Presque neuf mois après le référendum illégal d’autodétermination, retour sur la question catalane dans les Chroniques de Jacques Sapir avec Christophe Barret, historien et auteur d’un récent ouvrage sur le sujet.
Les indépendantistes catalans ne font plus la une des journaux de notre côté des Pyrénées, mais les divisions mises en lumière par le référendum du 1er octobre dernier sont loin d'être résolues, et les plaies, dans un camp comme dans l'autre, loin d'être refermées. Sous tutelle et avec un leader en exil, la Catalogne n'en a pas moins donné aux indépendantistes une majorité au parlement régional, et élu un proche dudit Carles Puigdemont au poste de président de la Généralité. En quelques années, ce mouvement transpartisan semble avoir conquis une base solide dans la société, qui fait s'entrechoquer les principes de légitimité et de légalité. La Catalogne serait-elle aux avant-postes des stratégies populistes en Europe, ou bien le camp indépendantiste n'est-il qu'un agrégat de différents mécontentements sans véritable vision commune? Cette crise est-elle simplement conjoncturelle, ou annonce-t-elle une vague profonde et d'autres épisodes sécessionnistes sur le Vieux Continent?

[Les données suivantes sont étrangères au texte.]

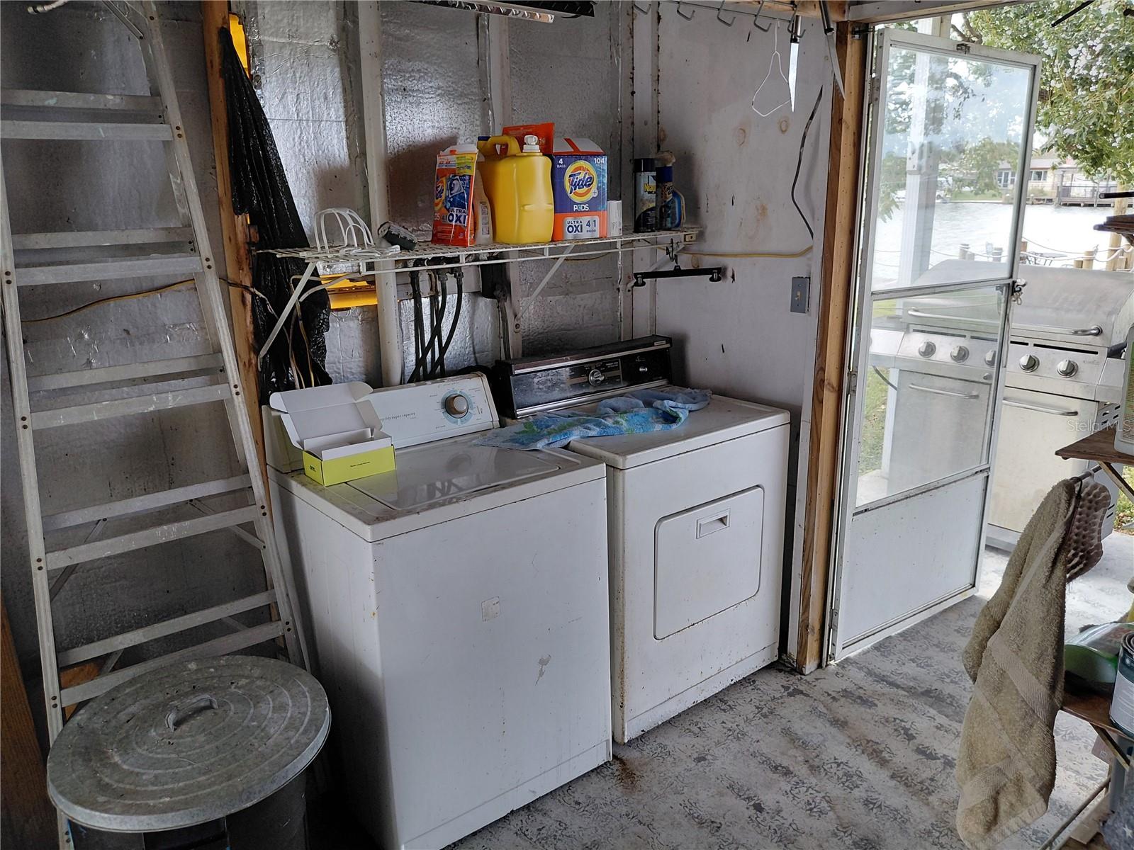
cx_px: 567
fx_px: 819
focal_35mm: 25
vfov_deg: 54.9
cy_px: 425
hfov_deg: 69.4
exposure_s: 1/100
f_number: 1.8
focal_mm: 4.69
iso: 64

Jacques Sapir et Clément Ollivier reçoivent l'historien Christophe Barret à l'occasion de la sortie de son livre La Guerre de Catalogne (Éd. du Cerf, 2018).

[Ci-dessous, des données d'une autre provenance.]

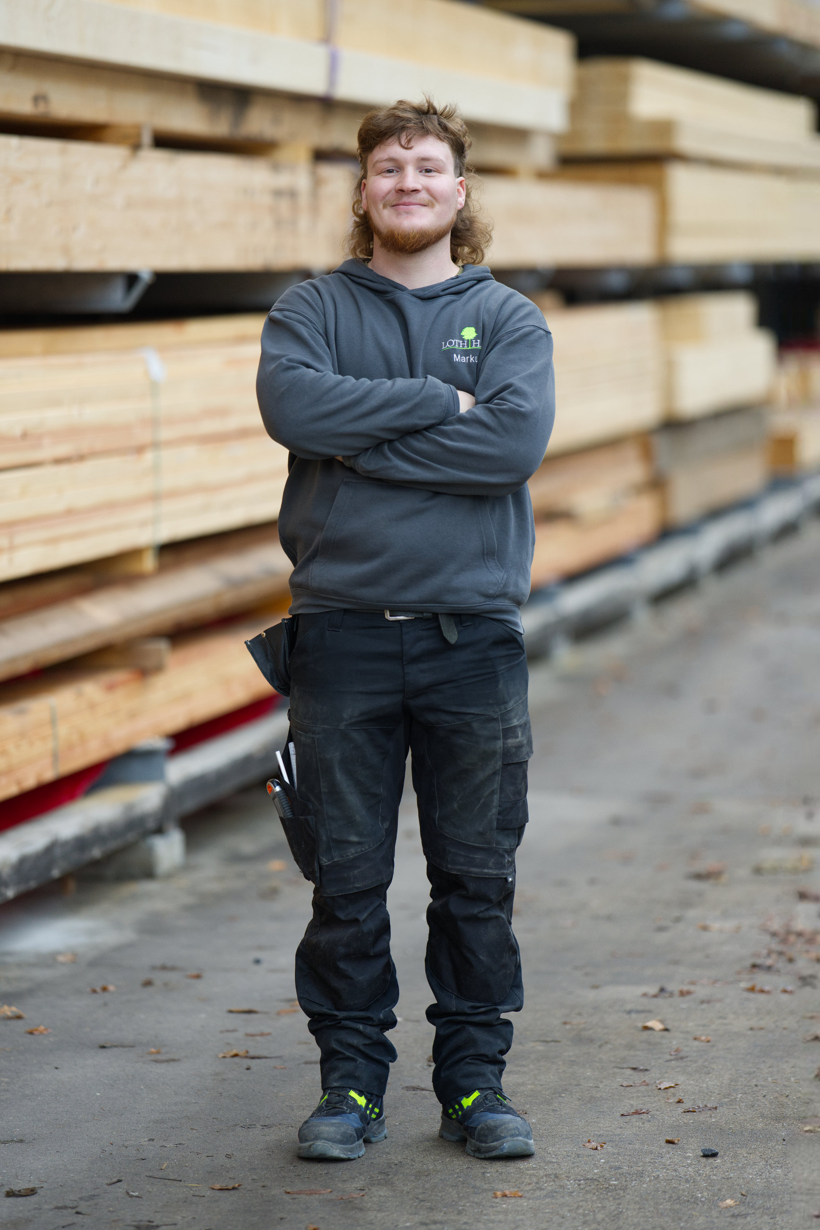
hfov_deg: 10.2
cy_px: 615
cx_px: 410
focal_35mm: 135
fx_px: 4612
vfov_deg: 15.2
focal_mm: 135
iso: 1000
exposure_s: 1/640
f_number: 1.8
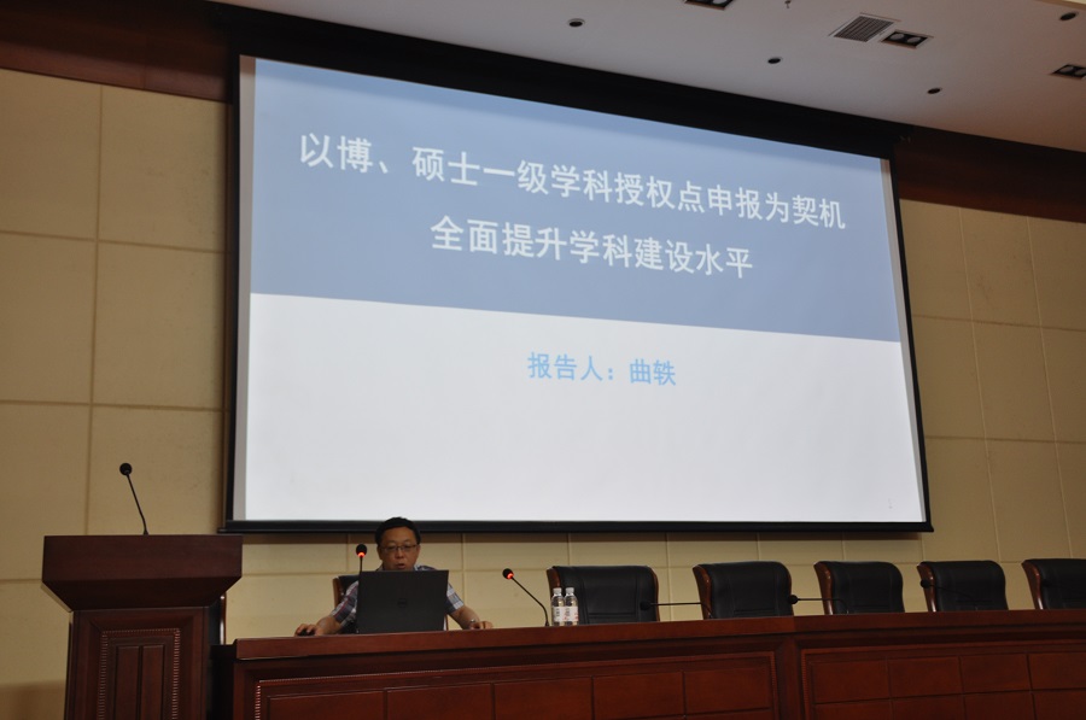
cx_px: 543
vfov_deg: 32.9
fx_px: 1220
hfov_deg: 48.0
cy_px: 360
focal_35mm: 40
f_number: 4
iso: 320
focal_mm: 27
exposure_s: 1/15
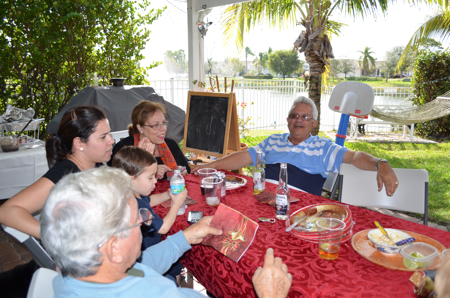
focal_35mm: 30
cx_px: 225
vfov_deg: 43.4
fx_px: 374
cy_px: 149
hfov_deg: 62.0
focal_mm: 20
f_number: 4
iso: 100
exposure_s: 1/200
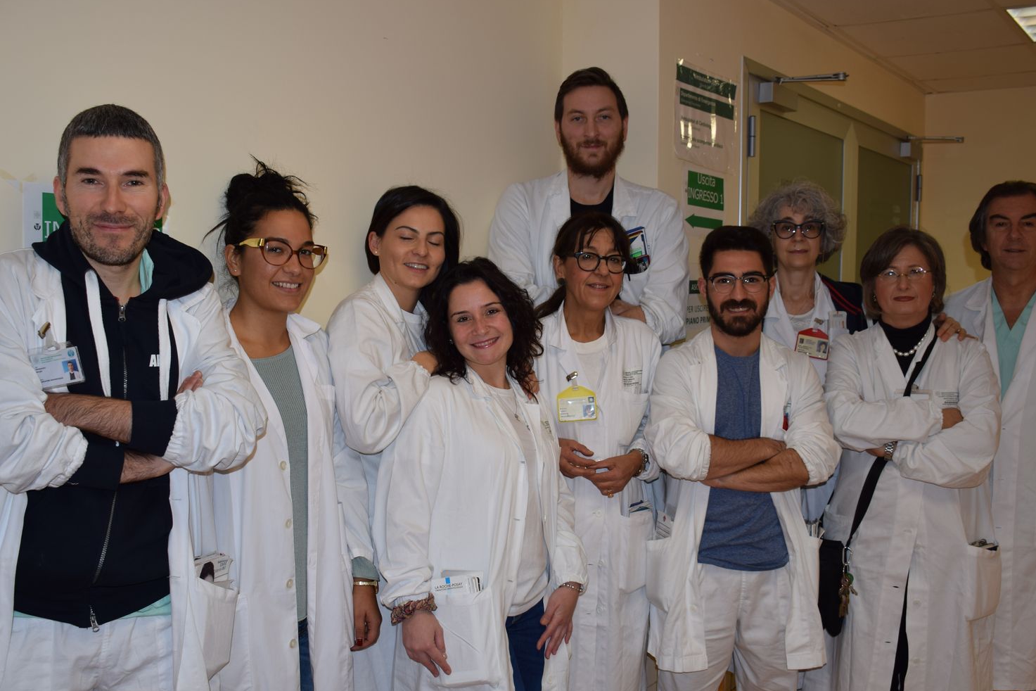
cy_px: 362
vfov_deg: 40.0
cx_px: 532
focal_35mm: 33
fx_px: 950
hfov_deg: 57.2
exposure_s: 1/60
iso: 100
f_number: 3.5
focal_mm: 18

Selon Christophe Barret, «la montée de l'indépendantisme en Catalogne est un effet de la crise de 2008 et du divorce qui s'est produit entre les classes moyennes et l'offre politique traditionnelle. Aujourd'hui, l'indépendantisme est le seul objet politique identifié aux yeux d'environ une moitié des électeurs catalans. Je place le mouvement indépendantiste dans la lignée des populismes. Quand je dis "populisme", ce n'est pas un gros mot, c'est un terme de sciences politiques qui désigne le fait d'opposer un "nous", le peuple, et un "eux", les élites au pouvoir.»
Pour Jacques Sapir, «chez les unionistes, il y a une espèce de malaise à gauche, ou peut-être de malentendu, sur la question de la souveraineté nationale et de la souveraineté populaire; et symétriquement, à droite, il y a un malaise sur la notion de légalité et de légitimité. La question, c'est de savoir comment on tranche. Doit-on trancher en choisissant une hiérarchie des légitimités, ou alors doit-on reconnaître cette autre légitimité, quitte à discuter et peut-être à passer des compromis avec elle? On est face à deux légitimités qui s'opposent, c'est toute la complexité de la situation.»